Policy adjustments proposed to revitalise economy

Business leaders urge government to collaborate with community ahead of upcoming budget

Usman Hanif May 21, 2023
A key proposal is to slap 2% additional customs duty on goods imported at zero duty, including those falling within the free trade agreements. photo: file


Prominent businessmen and industry leaders have presented a series of essential policy adjustments to revitalise Pakistan’s economy, emphasising the upcoming budget for the fiscal year 2023-2024 as a golden opportunity to foster growth, innovation, and sustainable development across various sectors.

Leading a delegation from the Federation of Pakistan Chambers of Commerce and Industry (FPCCI) to meet with Finance Minister Ishaq Dar, President of FPCCI Irfan Iqbal Sheikh, highlighted the significance of the upcoming federal budget. Sheikh stressed the need for the government and the business community to collaborate and introduce measures and policies that would facilitate industrial growth, explore import substitution avenues, and revive struggling units through targeted fiscal measures.

The Pakistan Business Forum (PBF) has also called on the government to implement effective economic measures, including in the upcoming federal budget, to encourage business activities in the country while promoting austerity measures in the public sector.

Speaking to the Express Tribune, PBF President Mian M Usman Zulfiqar emphasised the establishment of export warehouses at borders to boost trade with neighbouring countries. The committee members also recommended incorporating the agriculture and service sectors into the tax net for a more inclusive economy.

To achieve a 6% GDP growth in the next financial year, the budget makers have been urged to reduce tax rates, broaden the tax base, and curtail the parallel economy. These measures are essential to give Pakistan’s products a competitive edge in global markets.

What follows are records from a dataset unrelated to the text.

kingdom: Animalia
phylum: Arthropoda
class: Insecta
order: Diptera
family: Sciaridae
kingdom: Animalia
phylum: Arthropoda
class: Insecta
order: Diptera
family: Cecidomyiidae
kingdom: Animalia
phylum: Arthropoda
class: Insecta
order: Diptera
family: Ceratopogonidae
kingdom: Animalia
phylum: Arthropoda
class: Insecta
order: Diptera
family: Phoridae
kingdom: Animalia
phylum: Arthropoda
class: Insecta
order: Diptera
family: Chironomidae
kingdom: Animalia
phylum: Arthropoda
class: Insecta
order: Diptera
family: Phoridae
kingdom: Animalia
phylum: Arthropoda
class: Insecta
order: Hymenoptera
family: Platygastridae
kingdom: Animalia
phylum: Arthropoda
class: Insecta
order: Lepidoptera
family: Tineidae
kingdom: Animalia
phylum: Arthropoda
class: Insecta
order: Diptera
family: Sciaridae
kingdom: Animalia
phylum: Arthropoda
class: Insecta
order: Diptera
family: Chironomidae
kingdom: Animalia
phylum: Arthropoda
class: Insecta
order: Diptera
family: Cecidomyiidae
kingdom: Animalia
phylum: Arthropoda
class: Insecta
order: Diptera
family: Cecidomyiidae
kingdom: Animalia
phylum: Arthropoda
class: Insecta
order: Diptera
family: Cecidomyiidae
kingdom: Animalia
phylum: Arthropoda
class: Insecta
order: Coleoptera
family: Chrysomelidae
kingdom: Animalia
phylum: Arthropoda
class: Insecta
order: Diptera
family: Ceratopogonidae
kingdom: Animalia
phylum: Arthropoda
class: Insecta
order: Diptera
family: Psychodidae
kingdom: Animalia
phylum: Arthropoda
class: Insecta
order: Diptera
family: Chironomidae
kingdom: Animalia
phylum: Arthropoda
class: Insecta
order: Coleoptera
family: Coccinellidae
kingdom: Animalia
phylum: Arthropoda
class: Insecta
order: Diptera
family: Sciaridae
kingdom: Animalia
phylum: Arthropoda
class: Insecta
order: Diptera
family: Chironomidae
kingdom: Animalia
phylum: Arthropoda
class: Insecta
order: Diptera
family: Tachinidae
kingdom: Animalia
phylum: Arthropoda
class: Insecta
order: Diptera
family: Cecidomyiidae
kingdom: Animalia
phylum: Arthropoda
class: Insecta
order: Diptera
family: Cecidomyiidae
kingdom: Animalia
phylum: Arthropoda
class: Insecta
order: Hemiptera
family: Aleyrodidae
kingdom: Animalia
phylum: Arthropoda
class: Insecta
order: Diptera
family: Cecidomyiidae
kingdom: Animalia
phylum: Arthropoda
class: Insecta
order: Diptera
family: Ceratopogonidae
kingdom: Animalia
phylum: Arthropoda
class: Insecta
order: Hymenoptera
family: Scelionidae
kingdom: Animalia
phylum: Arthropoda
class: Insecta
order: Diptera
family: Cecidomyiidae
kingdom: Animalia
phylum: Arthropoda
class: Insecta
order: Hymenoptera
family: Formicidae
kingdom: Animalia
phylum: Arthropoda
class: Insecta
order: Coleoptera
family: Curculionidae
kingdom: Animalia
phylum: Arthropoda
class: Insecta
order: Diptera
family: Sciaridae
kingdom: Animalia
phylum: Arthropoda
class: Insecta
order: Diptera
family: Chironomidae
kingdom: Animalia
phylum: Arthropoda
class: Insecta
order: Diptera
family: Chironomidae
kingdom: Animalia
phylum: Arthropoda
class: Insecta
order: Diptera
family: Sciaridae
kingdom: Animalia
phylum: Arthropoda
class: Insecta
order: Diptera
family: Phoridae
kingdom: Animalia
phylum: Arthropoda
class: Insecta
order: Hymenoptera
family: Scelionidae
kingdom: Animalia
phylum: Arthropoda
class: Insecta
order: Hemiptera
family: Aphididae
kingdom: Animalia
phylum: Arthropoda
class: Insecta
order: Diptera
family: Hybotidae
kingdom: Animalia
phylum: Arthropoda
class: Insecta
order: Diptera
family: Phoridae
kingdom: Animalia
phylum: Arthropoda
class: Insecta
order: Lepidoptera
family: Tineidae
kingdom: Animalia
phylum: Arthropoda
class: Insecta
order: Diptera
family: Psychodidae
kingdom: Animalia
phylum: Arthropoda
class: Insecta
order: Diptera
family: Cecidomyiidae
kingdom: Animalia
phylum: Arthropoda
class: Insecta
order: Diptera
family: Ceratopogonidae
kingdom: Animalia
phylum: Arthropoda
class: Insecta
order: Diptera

Addressing the unavailability of foreign exchange and declining inflows, President of the Karachi Chamber of Commerce and Industries (KCCI), Muhammad Tariq Yousuf proposed allowing importers to arrange payment or remittance of foreign exchange through their own sources outside of Pakistan. Yousuf further suggested that importers should directly receive their import documents from suppliers, bypassing the involvement of domestic commercial banks. He criticised the commercial banks for charging vastly differing rates of US dollars and favouring clients with high-volume trade, neglecting small and medium-sized enterprises (SMEs).

Yousuf also stressed the need to restrict direct financing by importers to raw materials, essential items, and machinery. He urged comprehensive consultation with stakeholders to expand the definition of essential items determined by the State Bank of Pakistan (SBP), as many vital items are currently excluded, causing delays in opening letters of credit (LCs). Luxury item imports should not be permitted under self-financing arrangements. Yousuf proposed limiting imports up to US$10,000 per month to registered importers through registered bank contracts.

The PBF president highlighted the country’s historical GDP growth, pointing out that Pakistan has achieved over 5% growth only three times in the past three decades. He stressed the untapped potential of information technology and its ability to boost industrial production. Zulfiqar estimated that Pakistan’s digital finance potential could reach $36 billion in the next four years, contributing a seven percent boost to the GDP and generating four million new jobs.

Meanwhile, the FPCCI president emphasised the importance of the textile sector, which accounts for almost two-thirds of Pakistan’s exports, amounting to $19.3 billion in FY22. Sheikh called for measures to ensure a steady supply of cotton, the sector’s primary raw material, by incentivising cotton cultivation. He stressed the need for access to finance for the industry, as capital is vital for its smooth operation and expansion.

Furthermore, Sheikh advocated for discounted and affordable export finance, along with subsidised finance for plant machinery in sectors such as leather, surgical equipment, sports goods, pharmaceuticals, and SMEs that have the potential to enhance export volumes and create more job opportunities. He proposed the full operationalisation of export processing zones, special economic zones, and special technology zones in collaboration with friendly countries like China, South Korea, and Malaysia, supported by funding programs from developmental and international financial institutions.

The FPCCI president also called for reforming the Federal Board of Revenue (FBR) to play a facilitative role in industrialisation. He emphasised the need to tackle corruption, harassment, maladministration, and red tape, advocating for complete digitalisation of the FBR’s operations and procedures.

Published in The Express Tribune, May 21st, 2023.